On September 19, 2025, the Malaysia-America Society (MAS) and the Southeast Asia Student Network (SEANET) co-hosted a hybrid talk at American University’s School of International Service titled “A Lifetime in Public Service: An Immigrant’s Journey from Peace Corps Volunteer in Malaysia to U.S. Ambassador in Nepal.” The lecture was delivered by Ambassador Julia Chang Bloch, founder of USCET, whose life and career stand as a testament to resilience, service, and the power of people-to-people exchange.
From her immigrant roots and her father’s legacy as a Boxer Indemnity Scholar to her transformative service as a Peace Corps Volunteer in Sabah, Malaysia, Ambassador Bloch has embodied the values of opportunity and cross-cultural connection. Her experience in Malaysia in 1964, and later witnessing the May 13, 1969 Malay–Chinese racial conflict in Kuala Lumpur, profoundly shaped her perspective on identity and belonging. Reflecting on those tensions, she noted the precariousness of prosperity without political representation.
Those early experiences guided her historic path in U.S. diplomacy. In 1989, she made history again as the first Asian American U.S. Ambassador, serving in Nepal. She credited her Peace Corps service as the best training for diplomacy, teaching her to step into other people’s shoes, to view her Asian ethnicity as an asset rather than a liability, and to build trust with local communities in a field then dominated by white men.

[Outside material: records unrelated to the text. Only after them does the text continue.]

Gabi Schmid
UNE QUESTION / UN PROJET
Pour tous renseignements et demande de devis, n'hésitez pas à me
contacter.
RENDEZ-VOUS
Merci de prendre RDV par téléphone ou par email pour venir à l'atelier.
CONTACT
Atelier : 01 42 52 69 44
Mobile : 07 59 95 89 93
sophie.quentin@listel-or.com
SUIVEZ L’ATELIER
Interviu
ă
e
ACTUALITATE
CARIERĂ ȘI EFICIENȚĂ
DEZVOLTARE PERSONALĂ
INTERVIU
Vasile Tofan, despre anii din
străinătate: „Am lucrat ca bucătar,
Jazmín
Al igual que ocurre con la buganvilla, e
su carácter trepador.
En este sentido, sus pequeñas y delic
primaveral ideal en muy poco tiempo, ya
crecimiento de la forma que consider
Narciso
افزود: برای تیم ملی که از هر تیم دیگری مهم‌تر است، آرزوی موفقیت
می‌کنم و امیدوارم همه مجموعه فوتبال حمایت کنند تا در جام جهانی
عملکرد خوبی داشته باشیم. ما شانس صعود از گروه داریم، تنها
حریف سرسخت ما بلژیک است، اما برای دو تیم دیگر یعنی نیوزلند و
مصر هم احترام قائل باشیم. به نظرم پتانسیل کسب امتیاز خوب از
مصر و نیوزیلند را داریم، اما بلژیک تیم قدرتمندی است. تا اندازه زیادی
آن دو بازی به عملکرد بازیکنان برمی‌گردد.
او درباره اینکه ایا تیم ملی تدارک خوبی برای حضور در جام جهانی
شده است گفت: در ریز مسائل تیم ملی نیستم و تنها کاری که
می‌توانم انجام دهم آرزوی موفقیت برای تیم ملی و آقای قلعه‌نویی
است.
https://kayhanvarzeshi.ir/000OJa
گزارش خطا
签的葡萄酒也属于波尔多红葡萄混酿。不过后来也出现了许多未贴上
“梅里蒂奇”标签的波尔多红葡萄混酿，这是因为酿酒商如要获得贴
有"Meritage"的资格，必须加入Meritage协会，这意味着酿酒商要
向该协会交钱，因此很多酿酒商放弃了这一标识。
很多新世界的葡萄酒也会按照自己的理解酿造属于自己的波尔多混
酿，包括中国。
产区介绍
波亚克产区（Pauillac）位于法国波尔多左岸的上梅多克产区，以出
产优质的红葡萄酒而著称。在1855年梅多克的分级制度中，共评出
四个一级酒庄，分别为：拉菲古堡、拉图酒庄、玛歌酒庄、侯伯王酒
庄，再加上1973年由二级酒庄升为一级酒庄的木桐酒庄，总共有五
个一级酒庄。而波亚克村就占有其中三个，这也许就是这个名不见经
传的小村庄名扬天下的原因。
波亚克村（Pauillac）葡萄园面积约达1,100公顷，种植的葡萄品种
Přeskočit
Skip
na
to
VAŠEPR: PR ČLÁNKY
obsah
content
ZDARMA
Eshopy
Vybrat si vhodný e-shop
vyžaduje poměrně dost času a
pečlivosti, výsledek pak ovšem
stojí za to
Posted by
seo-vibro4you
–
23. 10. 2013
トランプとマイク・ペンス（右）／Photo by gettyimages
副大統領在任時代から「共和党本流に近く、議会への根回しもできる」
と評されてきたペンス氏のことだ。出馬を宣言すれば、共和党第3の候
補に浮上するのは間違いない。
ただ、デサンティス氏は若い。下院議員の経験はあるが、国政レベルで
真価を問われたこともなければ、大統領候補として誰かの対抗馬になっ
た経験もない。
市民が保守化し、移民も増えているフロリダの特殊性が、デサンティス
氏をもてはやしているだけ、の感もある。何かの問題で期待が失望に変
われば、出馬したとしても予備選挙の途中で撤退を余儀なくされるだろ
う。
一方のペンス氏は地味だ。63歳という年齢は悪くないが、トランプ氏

During her speech, Ambassador Bloch emphasized that relationships between people endure even as political dynamics wax and wane. Investing in people, she argued, is investing in peace. Against the backdrop of rising anti-Asian hate in the United States and intensifying U.S.-China rivalry, she remains cautiously optimistic. Her career serves as a reminder of America’s enduring promise to transcend barriers of race, gender, and origin. At the same time, she emphasized that the most important bilateral relationship in the world is between the United States and China, and she urged Washington to engage Southeast Asia in ways that do not force nations to choose between the two powers.